Salt reduction is one of the 9 NCD targets proposed by WHO to be achieved by 2025. Recently WHO has published a new set of global benchmarks for sodium levels in more than 60 food categories such as cheese, processed foods etc. A recent study has revealed that globally salt reduction interventions are on the rise. According to the study, countries are beginning to proactively adopt measures such as reformulation of food, front of package warning labels (FOPL). Adoption of clear and simple to understand FOP warnings that enable consumers to make healthier choices, is considered the best investment for better health of countries like India which besides grappling with a high NCD burden, is also rapidly earning dubious fame as world’s obesity capital.

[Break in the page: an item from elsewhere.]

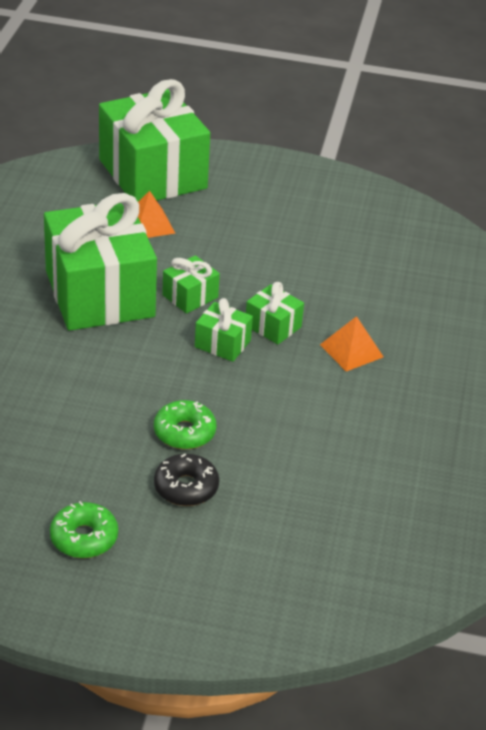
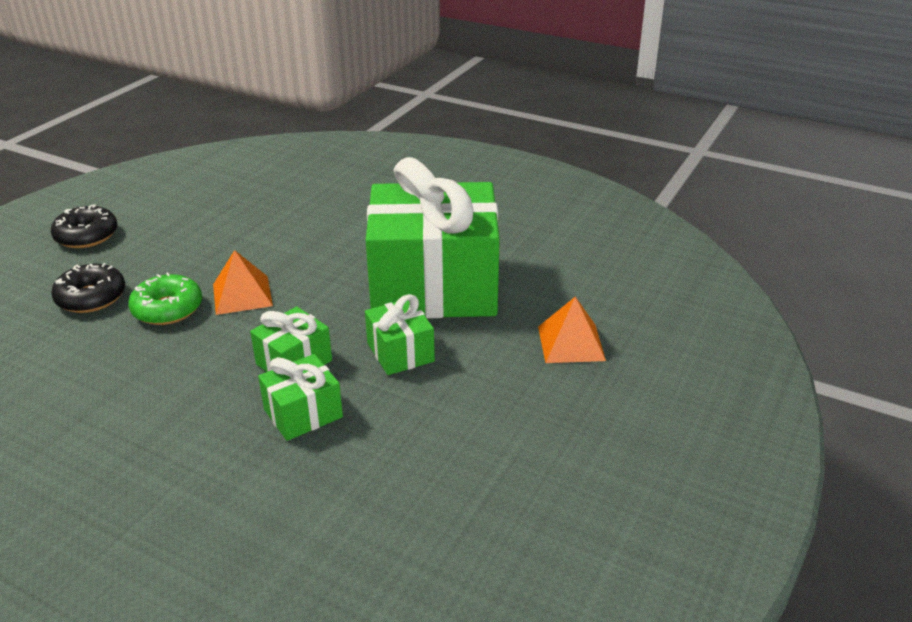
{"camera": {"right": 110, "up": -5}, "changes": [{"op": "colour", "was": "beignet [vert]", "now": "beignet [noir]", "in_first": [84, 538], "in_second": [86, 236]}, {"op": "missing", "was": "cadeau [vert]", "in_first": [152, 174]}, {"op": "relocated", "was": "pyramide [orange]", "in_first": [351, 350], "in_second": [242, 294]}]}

According to Dr. Sonu Goel, Professor at Department of Community Medicine and School of Public Health at PGIMER and lead of hypertension control project in Punjab, “There is enough evidence to show that reduction in salt intake decreases blood pressure levels. For India, which already has such a high disease burden of cardio vascular disease – of the 17.7 million deaths worldwide, India accounts for at least one fifth – modifying salt intake should be a priority. Indians are known to consume more than 100% of the recommended daily limit of salt intake. A lot of this salt comes from processed or packaged food which does not adhere to any limits. Thus, FSSAI should emphasize on urgent adoption of Front of Package Labeling rules on food items.”
In India, an estimated 20 crore adults have hypertension and only 2 crores of them have it under control. A recent study by ICMR has revealed that among people with high blood pressure, only half have been diagnosed and of those, only one in ten have their blood pressure under control. Hypertension, if left untreated, increases risk of a number of serious and potentially life-threatening health conditions like heart attack and stroke, said Dr. Roopa Shivshankar from Vital Strategies.
Increased consumption of ultra-processed foods has contributed significantly to the health epidemic of diet related conditions including hypertension. Research shows that people find it challenging to understand nutritional information displayed on packaged foods. The objective of a Front-of-Package Label policy is to inform consumers in a simple and fast way about the content of sugar, sodium and saturated fat, to discourage the purchase of unhealthy packaged food. Thus far, 11 countries across the world have enacted laws making FOPL mandatory. In 2018 the Food Safety Standards Authority India (FSSAI) published draft regulation for FOPL which was subsequently withdrawn for further deliberation. In 2019 December, FSSAI delinked FOPL from general labelling regulations and is currently seeking consultations with civil society, industry and nutrition experts for a viable model for India. FOPL works best when it is made mandatory and applies to all packaged products, the label is interpretative, simplistic and readily visible, guided by a strong nutrient profile model.